## WHAT YOU HAVE TO DO
Copy every line of text in the material below word for word. Leave the pictures out of your answer.

- - -

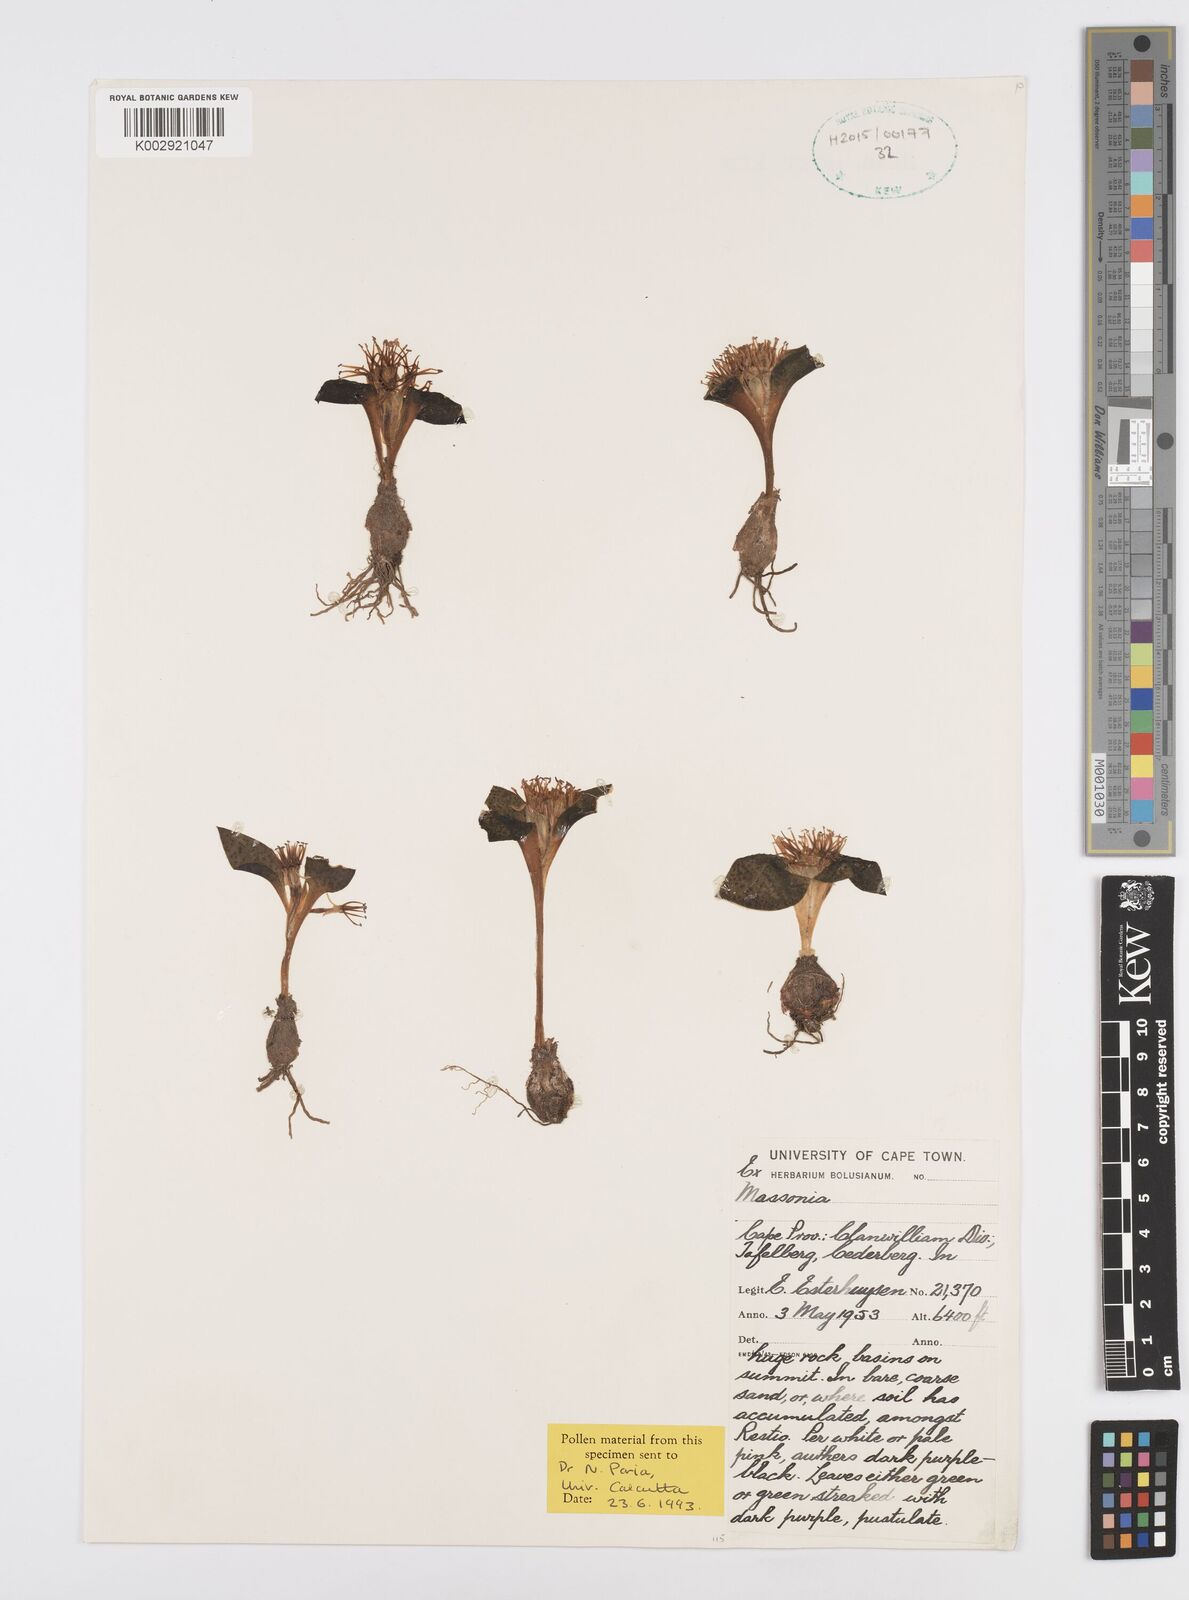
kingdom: Plantae
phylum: Tracheophyta
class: Liliopsida
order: Asparagales
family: Asparagaceae
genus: Massonia
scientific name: Massonia
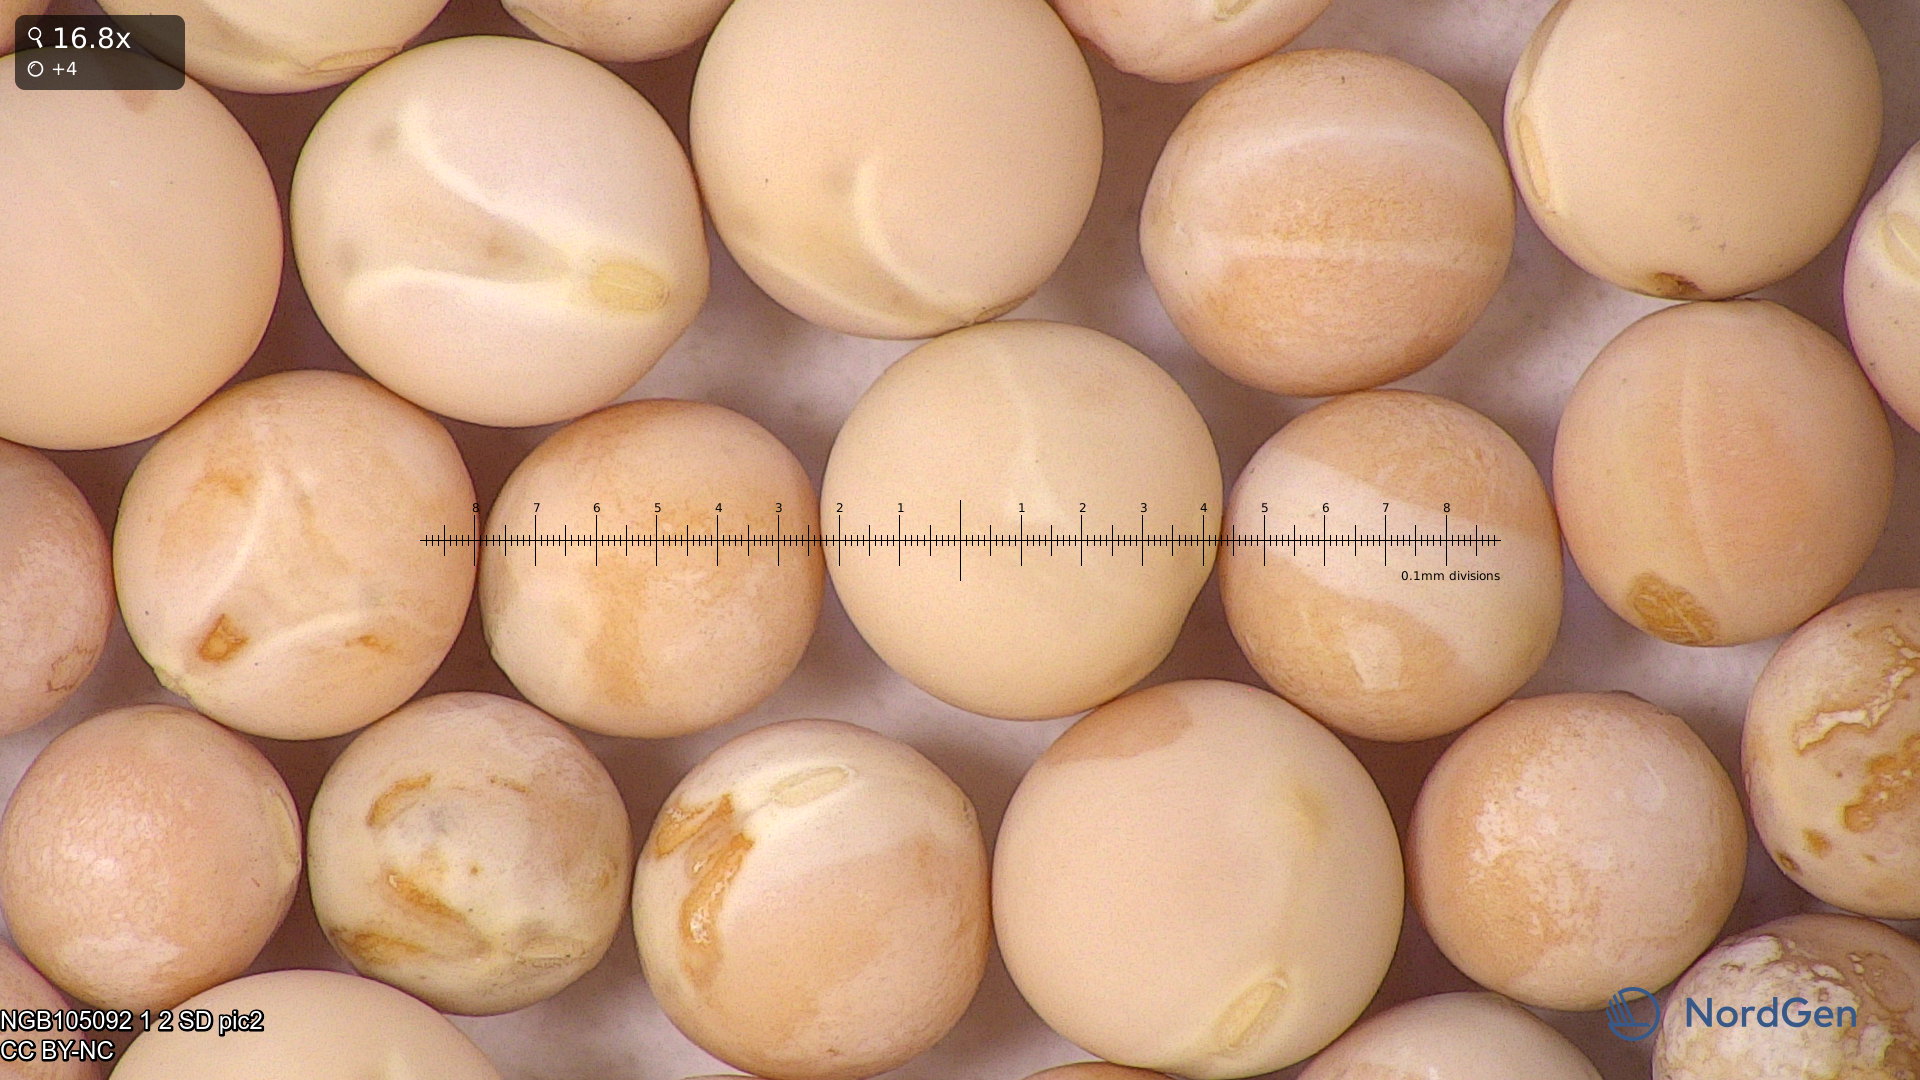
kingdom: Plantae
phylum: Tracheophyta
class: Magnoliopsida
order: Fabales
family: Fabaceae
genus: Lathyrus
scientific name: Lathyrus oleraceus
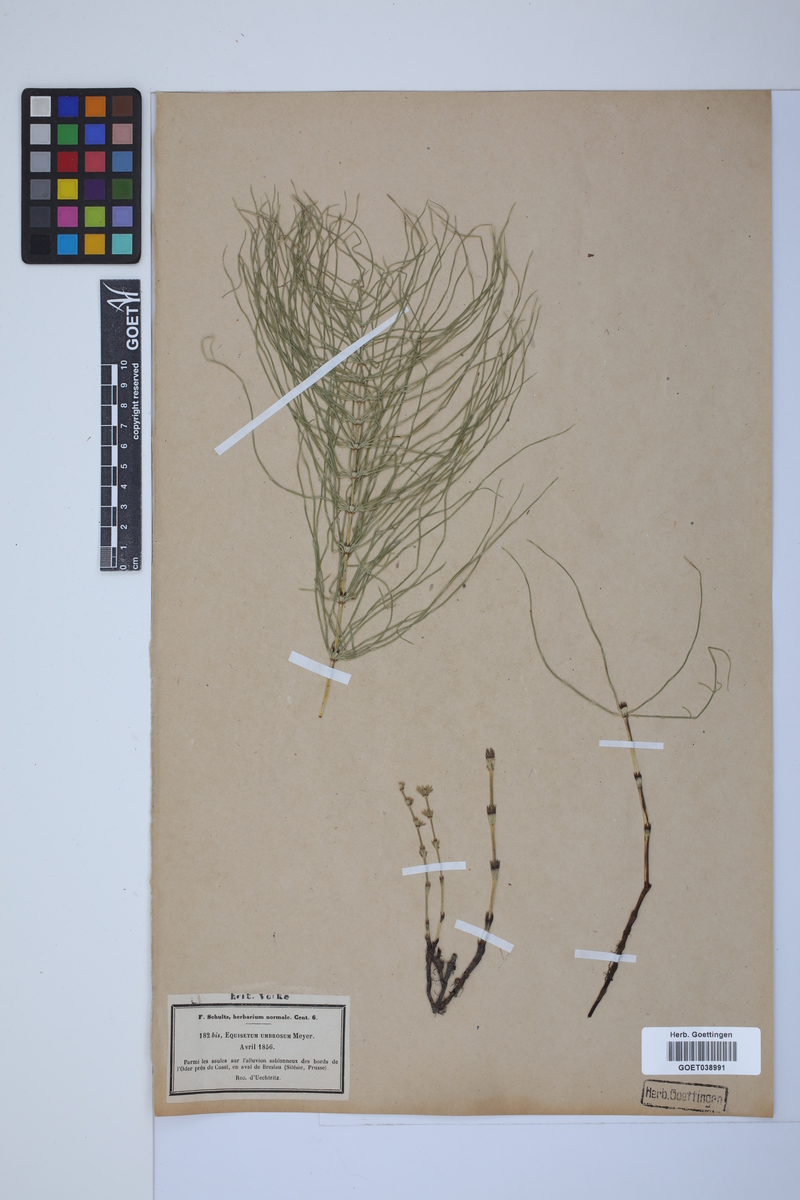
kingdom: Plantae
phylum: Tracheophyta
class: Polypodiopsida
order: Equisetales
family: Equisetaceae
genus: Equisetum
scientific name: Equisetum pratense
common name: Meadow horsetail
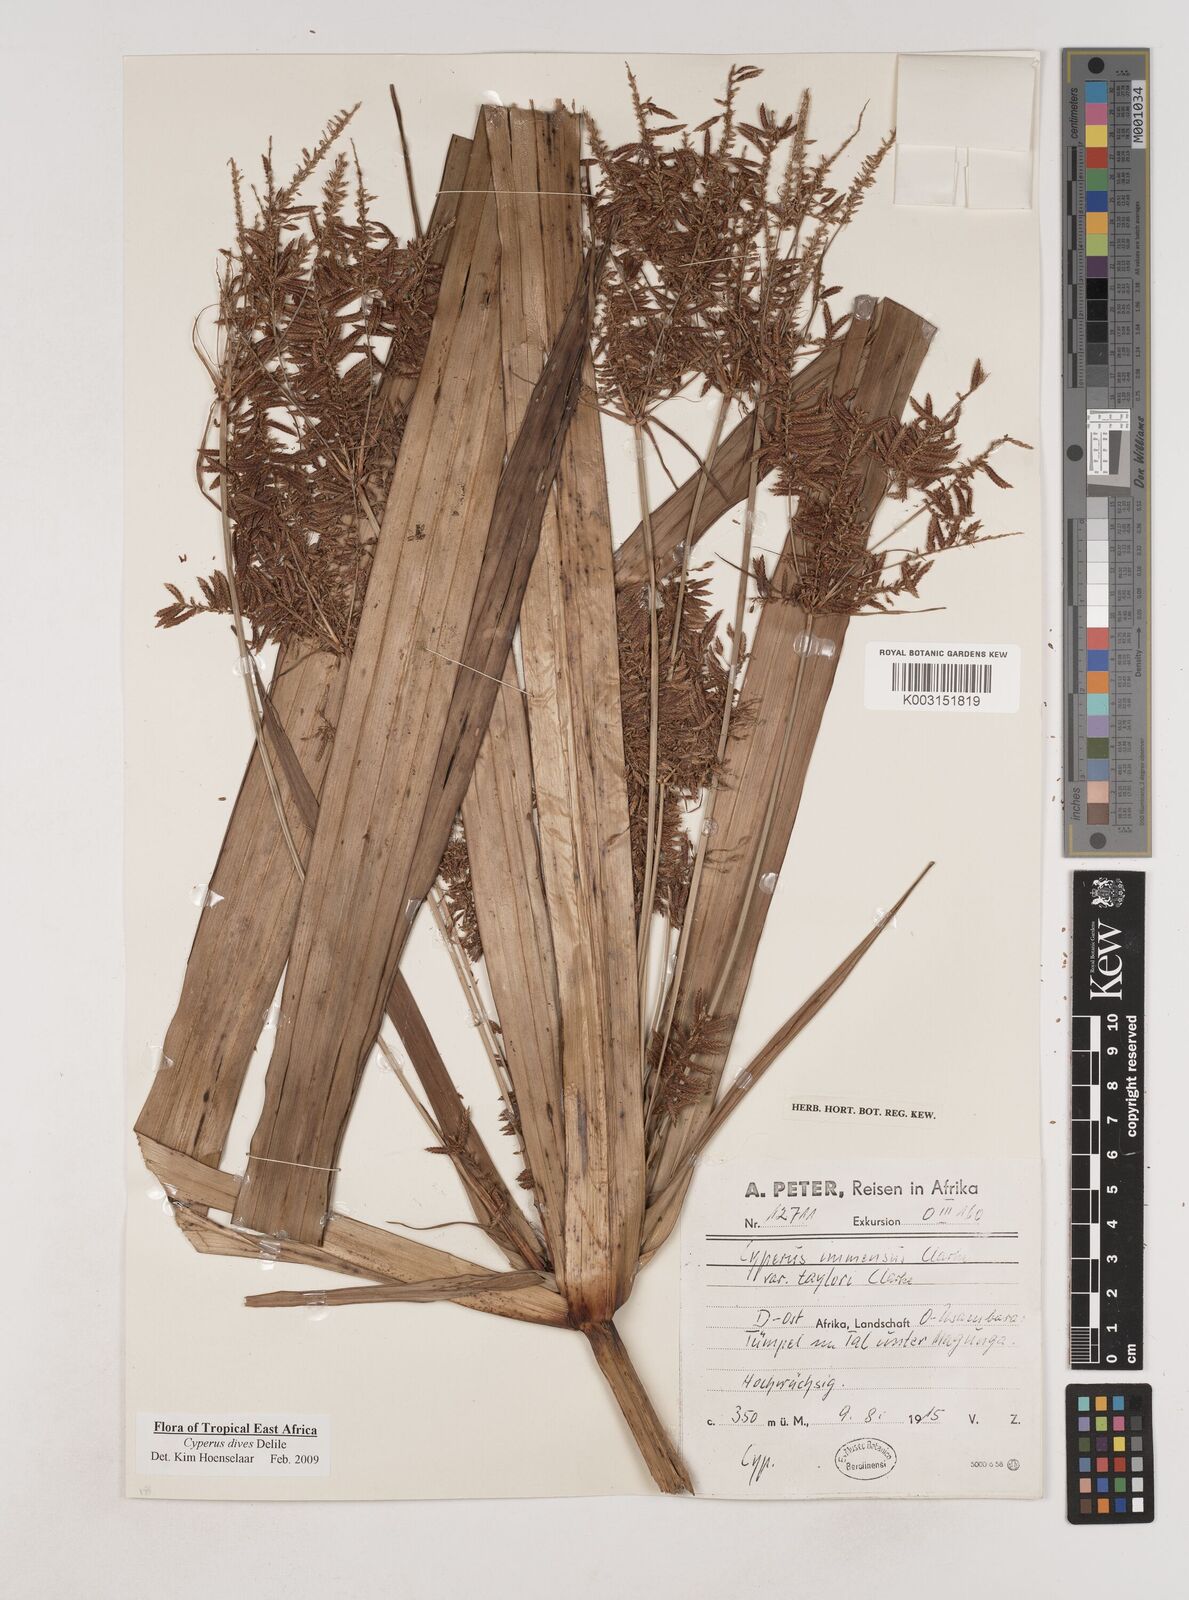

- - -

## THE RESPONSE
kingdom: Plantae
phylum: Tracheophyta
class: Liliopsida
order: Asparagales
family: Asparagaceae
genus: Massonia
scientific name: Massonia
kingdom: Plantae
phylum: Tracheophyta
class: Magnoliopsida
order: Fabales
family: Fabaceae
genus: Lathyrus
scientific name: Lathyrus oleraceus
kingdom: Plantae
phylum: Tracheophyta
class: Polypodiopsida
order: Equisetales
family: Equisetaceae
genus: Equisetum
scientific name: Equisetum pratense
common name: Meadow horsetail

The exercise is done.